-- Opening Marker --

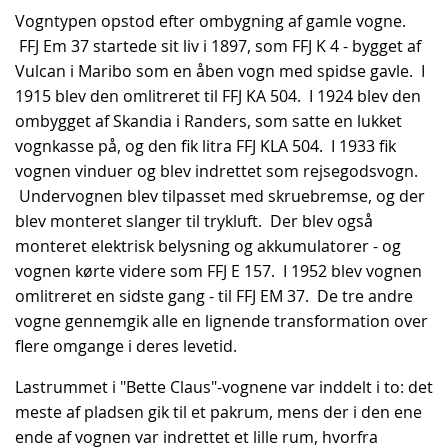
Vogntypen opstod efter ombygning af gamle vogne.
FFJ Em 37 startede sit liv i 1897, som FFJ K 4 - bygget af
Vulcan i Maribo som en åben vogn med spidse gavle. I
1915 blev den omlitreret til FFJ KA 504. I 1924 blev den
ombygget af Skandia i Randers, som satte en lukket
vognkasse på, og den fik litra FFJ KLA 504. I 1933 fik
vognen vinduer og blev indrettet som rejsegodsvogn.
Undervognen blev tilpasset med skruebremse, og der
blev monteret slanger til trykluft. Der blev også
monteret elektrisk belysning og akkumulatorer - og
vognen kørte videre som FFJ E 157. I 1952 blev vognen
omlitreret en sidste gang - til FFJ EM 37. De tre andre
vogne gennemgik alle en lignende transformation over
flere omgange i deres levetid.
Lastrummet i "Bette Claus"-vognene var inddelt i to: det
meste af pladsen gik til et pakrum, mens der i den ene
ende af vognen var indrettet et lille rum, hvorfra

-- Closing Marker --

[Try it] Retype the whole listing exactly and leave the pictures out.

[Task result]
Vogntypen opstod efter ombygning af gamle vogne.
FFJ Em 37 startede sit liv i 1897, som FFJ K 4 - bygget af
Vulcan i Maribo som en åben vogn med spidse gavle. I
1915 blev den omlitreret til FFJ KA 504. I 1924 blev den
ombygget af Skandia i Randers, som satte en lukket
vognkasse på, og den fik litra FFJ KLA 504. I 1933 fik
vognen vinduer og blev indrettet som rejsegodsvogn.
Undervognen blev tilpasset med skruebremse, og der
blev monteret slanger til trykluft. Der blev også
monteret elektrisk belysning og akkumulatorer - og
vognen kørte videre som FFJ E 157. I 1952 blev vognen
omlitreret en sidste gang - til FFJ EM 37. De tre andre
vogne gennemgik alle en lignende transformation over
flere omgange i deres levetid.
Lastrummet i "Bette Claus"-vognene var inddelt i to: det
meste af pladsen gik til et pakrum, mens der i den ene
ende af vognen var indrettet et lille rum, hvorfra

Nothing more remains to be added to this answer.